Embryos are neither created, nor destroyed, with this method.
In any event, research into this process is at a very early stage. Even though cloning other mammals is now routine, it’s more difficult with human cells. Cloned human embryos, made via nuclear transplantation using DNA from an adult cell, were only just created for the first time – in 2014. These cells were grown into insulin-making cells, which have the potential to treat or cure diabetes.

What is another name for therapeutic cloning?
Therapeutic cloning is also known as somatic cell nuclear transfer.

In February 2004, a team of South Korean scientists managed to generate more than thirty human blastocysts
by therapeutic cloning. How many human embryonic stem cell lines were produced by this technique?
These scientists produced a single human embryonic stem cell line from these embryos.

What is the current “bottleneck” in therapeutic cloning?
The current “bottleneck” is the low efficiency that occurs when stem cell lines are prepared from
cloned blastocysts.

What is the difference between reproductive cloning and therapeutic cloning?
Reproductive cloning involves cloning a person’s DNA, and transplanting the embryo into a
(surrogate) mother for the sole purpose of producing a new human being. Therapeutic cloning is the development
of human blastocysts for the sole purpose of producing stem cell lines for therapeutic use in humans.

In addition to embryonic stem cells, what other type of human tissue contains stem cells that show potential in
the treatment of human diseases?
Stem cells are also found in human umbilical cords.

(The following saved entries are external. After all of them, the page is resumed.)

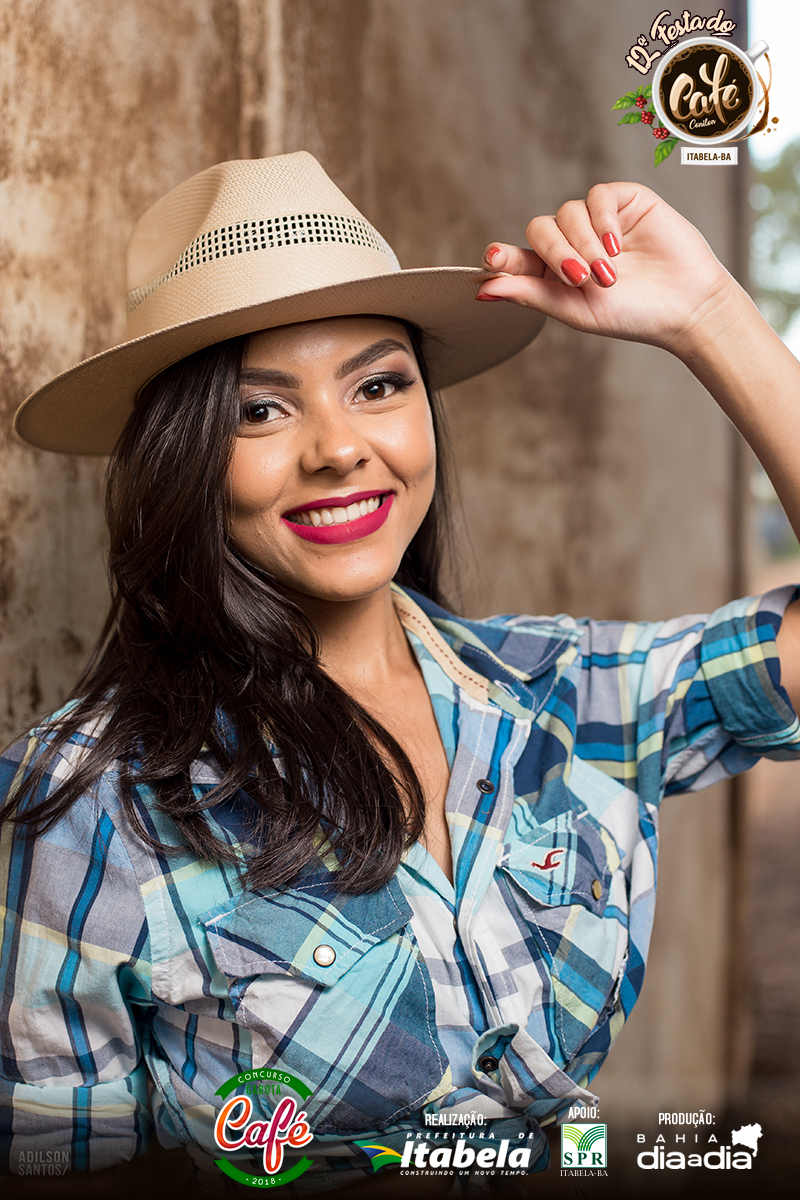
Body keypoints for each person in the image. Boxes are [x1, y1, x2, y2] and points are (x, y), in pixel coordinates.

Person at [2, 151, 800, 1193]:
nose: (340, 448)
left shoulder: (557, 691)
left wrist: (706, 315)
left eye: (378, 384)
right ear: (183, 456)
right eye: (260, 410)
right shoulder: (94, 803)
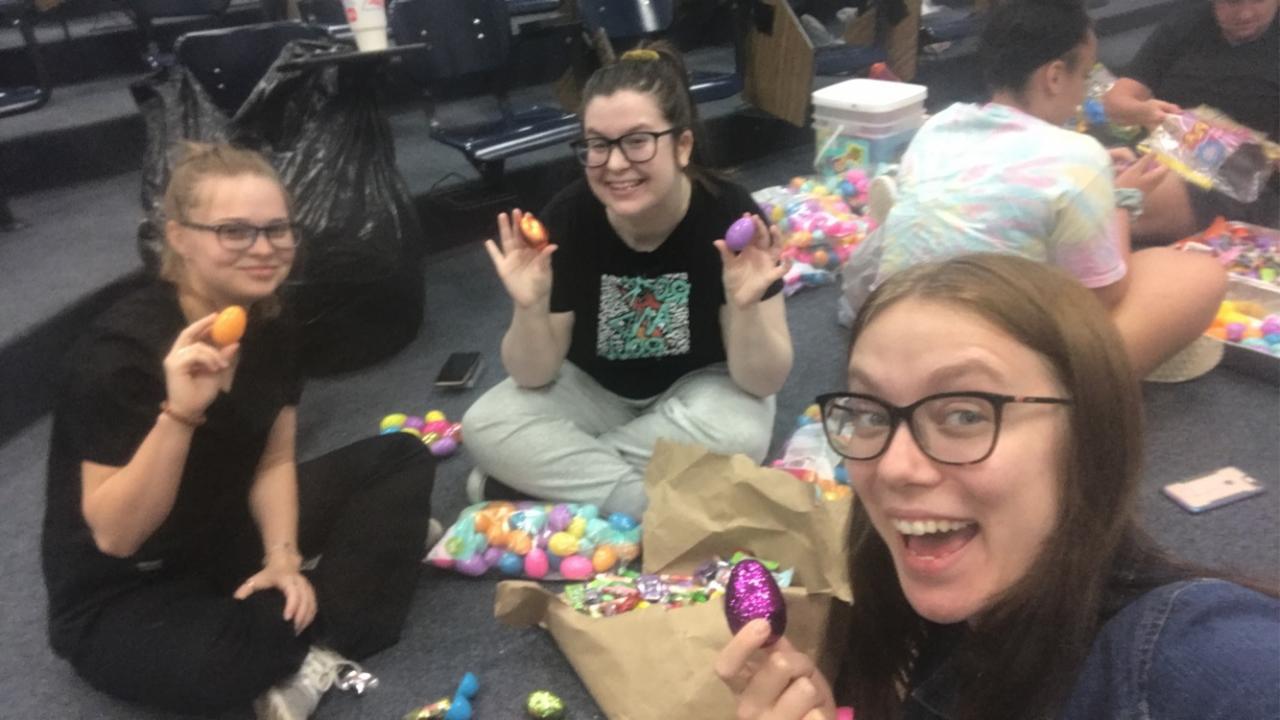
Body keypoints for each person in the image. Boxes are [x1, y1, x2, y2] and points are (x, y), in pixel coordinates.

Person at [717, 253, 1280, 720]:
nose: (893, 467)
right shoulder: (953, 634)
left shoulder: (1205, 660)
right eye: (869, 411)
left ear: (1088, 433)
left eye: (965, 414)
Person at [41, 143, 436, 720]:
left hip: (227, 534)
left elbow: (273, 461)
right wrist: (180, 414)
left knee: (400, 457)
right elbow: (118, 538)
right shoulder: (116, 354)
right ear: (179, 237)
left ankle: (313, 625)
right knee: (221, 659)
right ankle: (355, 585)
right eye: (234, 231)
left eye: (277, 229)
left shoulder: (273, 320)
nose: (264, 248)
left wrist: (282, 558)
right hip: (128, 585)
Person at [463, 42, 793, 517]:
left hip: (699, 390)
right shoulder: (568, 217)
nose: (614, 164)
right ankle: (648, 504)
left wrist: (744, 309)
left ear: (682, 146)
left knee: (741, 433)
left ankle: (544, 483)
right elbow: (533, 375)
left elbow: (762, 381)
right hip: (593, 391)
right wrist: (529, 307)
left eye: (637, 141)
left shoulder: (730, 214)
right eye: (598, 145)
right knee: (485, 424)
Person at [850, 0, 1226, 378]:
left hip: (884, 343)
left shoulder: (938, 125)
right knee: (1198, 276)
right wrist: (1120, 203)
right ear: (1055, 76)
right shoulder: (1080, 157)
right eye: (1084, 77)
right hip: (985, 372)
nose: (1083, 94)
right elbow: (1101, 298)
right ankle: (1074, 390)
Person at [1103, 0, 1279, 240]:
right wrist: (1145, 111)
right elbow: (1116, 101)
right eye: (1232, 3)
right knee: (1083, 176)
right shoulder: (1189, 21)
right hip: (1162, 152)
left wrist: (1256, 151)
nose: (1245, 14)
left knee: (1103, 207)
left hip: (1240, 185)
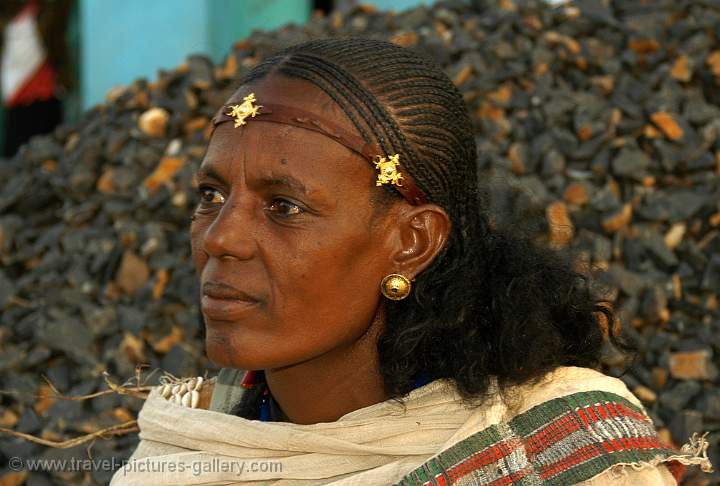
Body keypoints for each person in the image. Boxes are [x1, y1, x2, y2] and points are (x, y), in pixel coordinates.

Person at [110, 37, 712, 485]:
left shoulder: (555, 455)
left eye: (285, 206)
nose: (221, 238)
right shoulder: (185, 451)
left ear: (412, 241)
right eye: (211, 196)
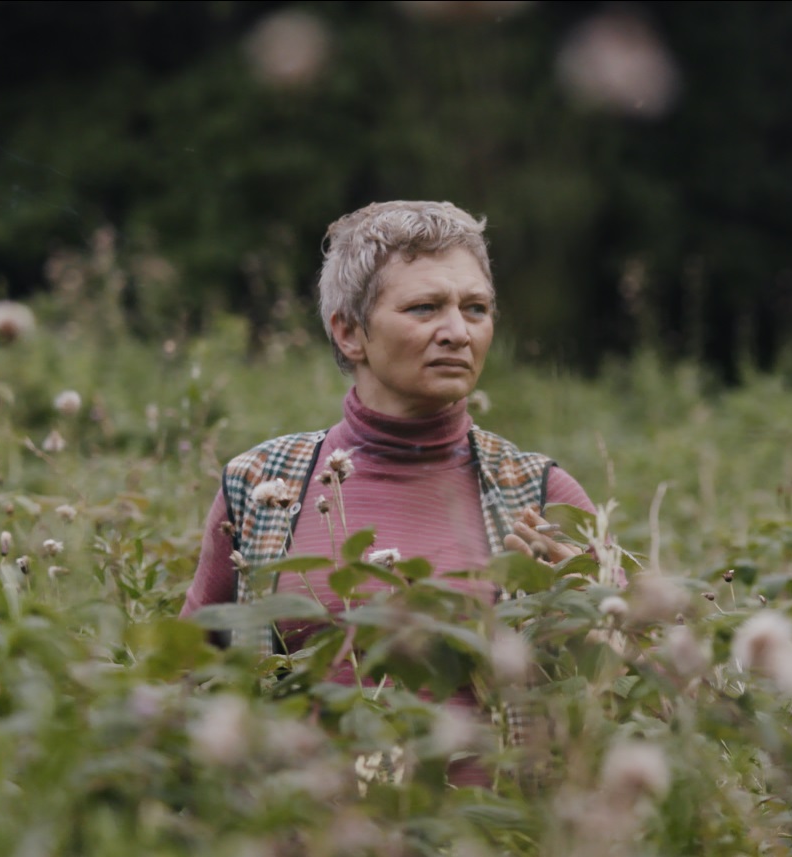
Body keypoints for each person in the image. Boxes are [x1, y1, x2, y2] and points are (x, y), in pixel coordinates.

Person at [180, 201, 596, 784]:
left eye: (475, 308)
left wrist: (582, 608)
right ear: (349, 332)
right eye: (425, 308)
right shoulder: (263, 484)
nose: (457, 331)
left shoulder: (538, 492)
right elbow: (185, 677)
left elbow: (621, 693)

What recommendation has been made on therapeutic cloning in a report by the U.S. President’s Council on
Bioethics in July 2002?
This council recommended that cloning for biomedical research be prohibited during a four-year moratorium.

In June 2007, a bill was presented to President George W. Bush that would allow the use of federal funding for
embryonic stem cell research. What was the outcome of this legislative action?
President Bush vetoed the stem cell research bill. He stated that this bill was would support the
deliberate destruction of human embryos. This was President Bush’s second veto of embryonic stem cell
research legislation since he took office in January 2001.